*** Block opens ***

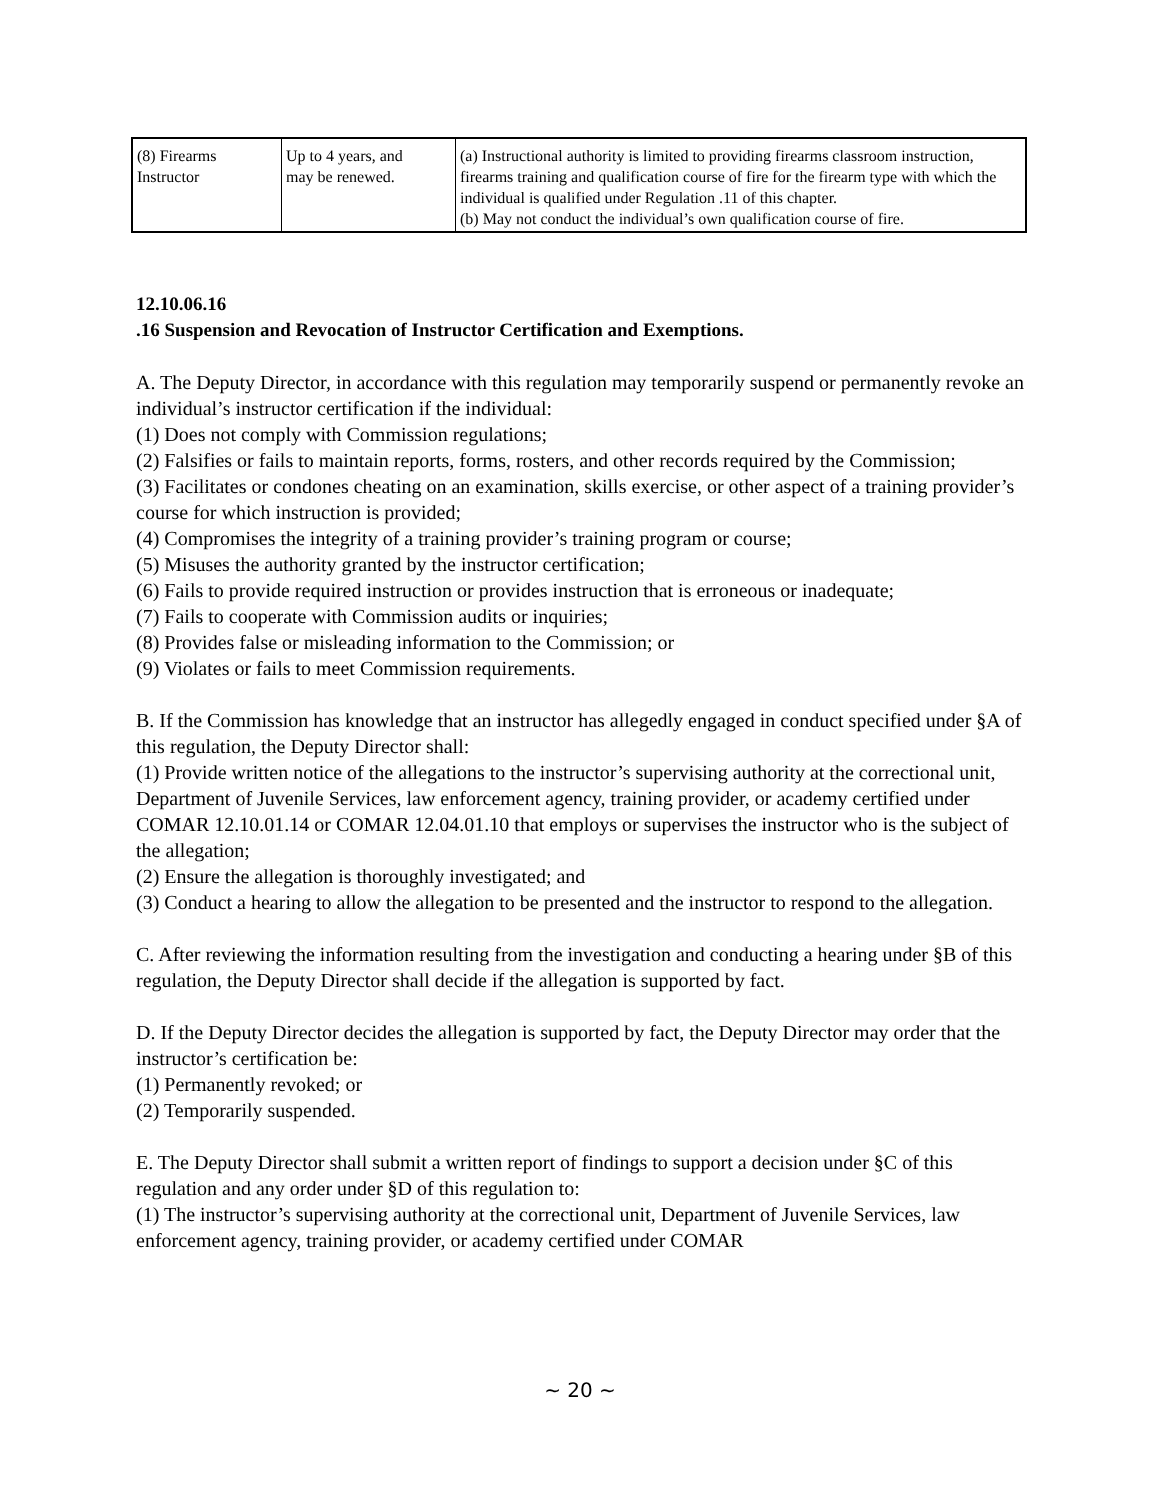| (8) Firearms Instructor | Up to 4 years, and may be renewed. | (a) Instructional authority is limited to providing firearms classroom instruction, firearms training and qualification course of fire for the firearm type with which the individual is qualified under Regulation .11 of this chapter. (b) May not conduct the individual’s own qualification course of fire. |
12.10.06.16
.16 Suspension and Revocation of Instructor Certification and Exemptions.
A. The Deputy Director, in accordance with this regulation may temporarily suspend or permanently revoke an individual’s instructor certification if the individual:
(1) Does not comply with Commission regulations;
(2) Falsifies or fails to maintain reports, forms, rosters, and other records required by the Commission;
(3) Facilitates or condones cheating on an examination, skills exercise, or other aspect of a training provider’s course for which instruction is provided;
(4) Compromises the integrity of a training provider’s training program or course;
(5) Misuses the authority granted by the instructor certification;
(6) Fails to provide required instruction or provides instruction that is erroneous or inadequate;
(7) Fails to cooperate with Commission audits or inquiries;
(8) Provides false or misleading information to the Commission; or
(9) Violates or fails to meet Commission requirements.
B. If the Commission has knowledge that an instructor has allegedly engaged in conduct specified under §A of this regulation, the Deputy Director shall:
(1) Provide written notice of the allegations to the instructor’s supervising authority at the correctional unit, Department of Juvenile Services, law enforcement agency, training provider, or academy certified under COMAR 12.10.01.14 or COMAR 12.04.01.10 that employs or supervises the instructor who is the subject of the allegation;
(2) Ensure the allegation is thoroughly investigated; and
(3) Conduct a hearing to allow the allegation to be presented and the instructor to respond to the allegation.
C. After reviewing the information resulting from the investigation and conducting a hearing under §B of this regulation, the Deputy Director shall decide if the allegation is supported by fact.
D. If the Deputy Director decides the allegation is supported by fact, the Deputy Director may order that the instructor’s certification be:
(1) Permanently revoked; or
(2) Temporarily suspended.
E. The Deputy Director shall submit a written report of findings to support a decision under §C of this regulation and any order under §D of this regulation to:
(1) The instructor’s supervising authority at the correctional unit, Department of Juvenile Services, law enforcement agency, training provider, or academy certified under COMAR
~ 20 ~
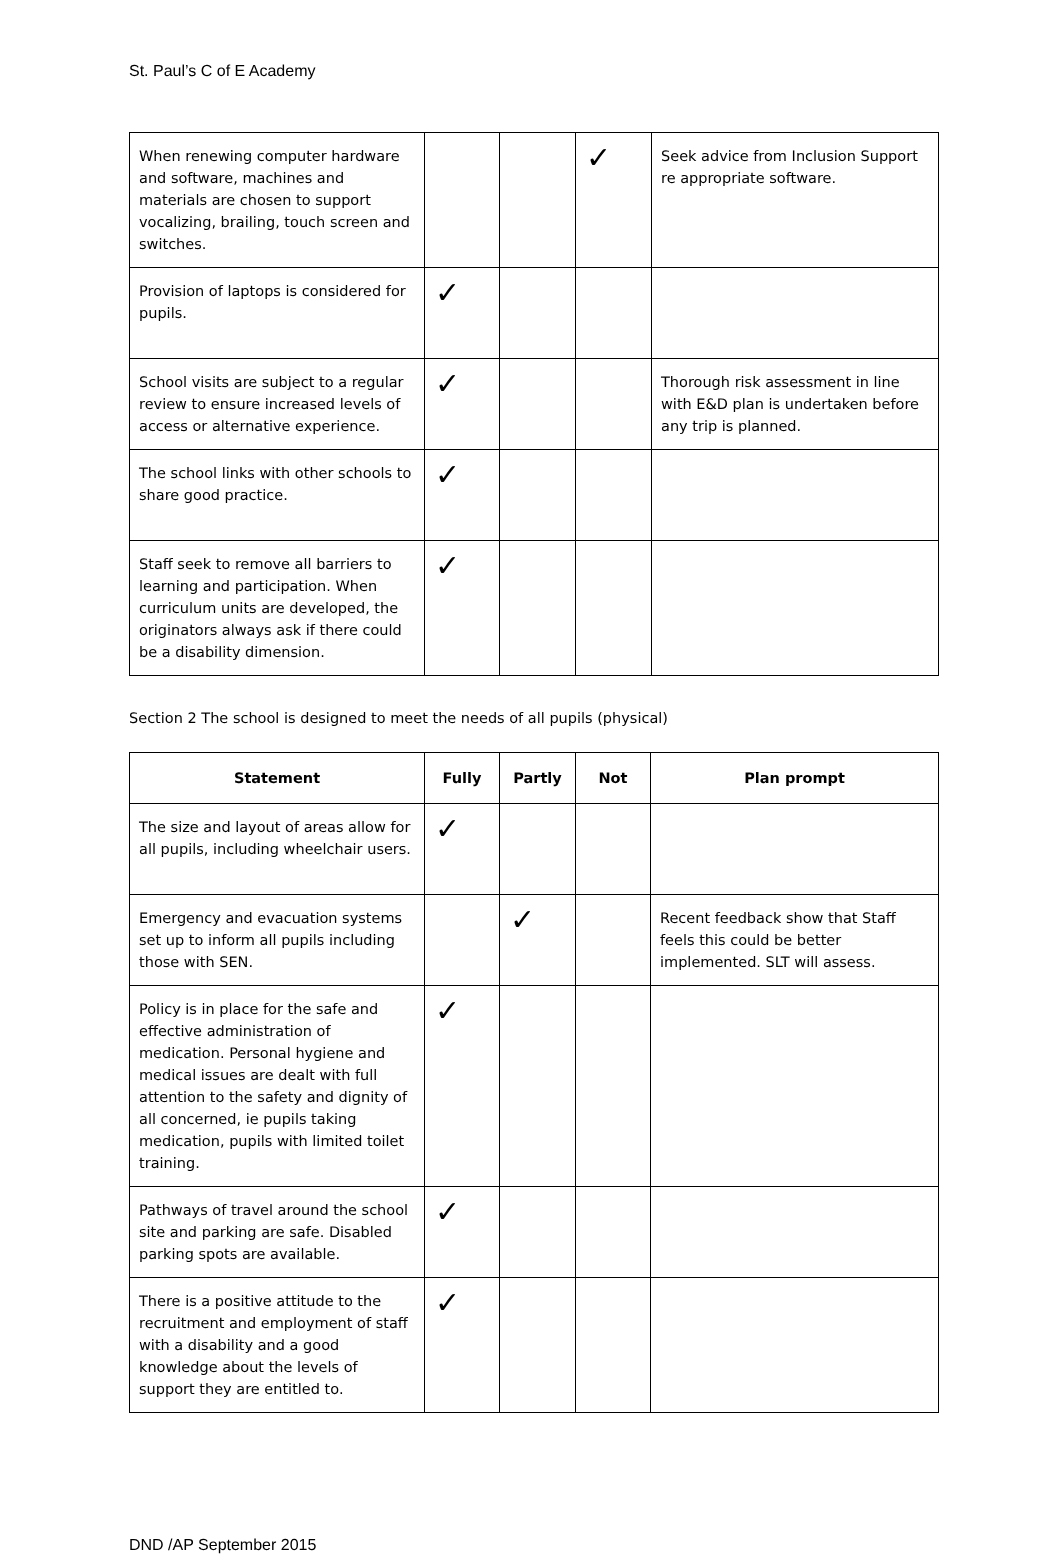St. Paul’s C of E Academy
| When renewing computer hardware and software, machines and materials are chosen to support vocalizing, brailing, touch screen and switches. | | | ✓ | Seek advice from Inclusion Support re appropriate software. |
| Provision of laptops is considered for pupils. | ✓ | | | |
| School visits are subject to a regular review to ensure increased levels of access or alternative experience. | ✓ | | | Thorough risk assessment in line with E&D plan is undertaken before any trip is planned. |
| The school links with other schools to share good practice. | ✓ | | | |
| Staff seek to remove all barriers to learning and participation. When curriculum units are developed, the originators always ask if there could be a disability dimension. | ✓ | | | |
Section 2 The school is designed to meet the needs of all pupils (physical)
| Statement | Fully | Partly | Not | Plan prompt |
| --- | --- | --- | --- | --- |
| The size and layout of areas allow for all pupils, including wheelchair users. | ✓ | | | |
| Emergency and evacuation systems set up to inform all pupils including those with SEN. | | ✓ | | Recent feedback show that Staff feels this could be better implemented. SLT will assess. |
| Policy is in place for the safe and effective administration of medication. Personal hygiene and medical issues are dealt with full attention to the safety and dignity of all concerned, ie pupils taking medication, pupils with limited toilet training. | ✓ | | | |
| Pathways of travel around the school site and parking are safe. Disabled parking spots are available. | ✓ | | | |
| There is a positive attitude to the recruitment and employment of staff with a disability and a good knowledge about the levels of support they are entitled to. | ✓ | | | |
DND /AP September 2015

*** Block closes ***

# ABOUT THIS EXERCISE:
Scan the records above for the lines holding "(8) Provides false" and "(3) Conduct a". Transcribe those two and every line between them word for word, and no others.

# ANSWER AREA:
(8) Provides false or misleading information to the Commission; or
(9) Violates or fails to meet Commission requirements.
B. If the Commission has knowledge that an instructor has allegedly engaged in conduct specified under §A of this regulation, the Deputy Director shall:
(1) Provide written notice of the allegations to the instructor’s supervising authority at the correctional unit, Department of Juvenile Services, law enforcement agency, training provider, or academy certified under COMAR 12.10.01.14 or COMAR 12.04.01.10 that employs or supervises the instructor who is the subject of the allegation;
(2) Ensure the allegation is thoroughly investigated; and
(3) Conduct a hearing to allow the allegation to be presented and the instructor to respond to the allegation.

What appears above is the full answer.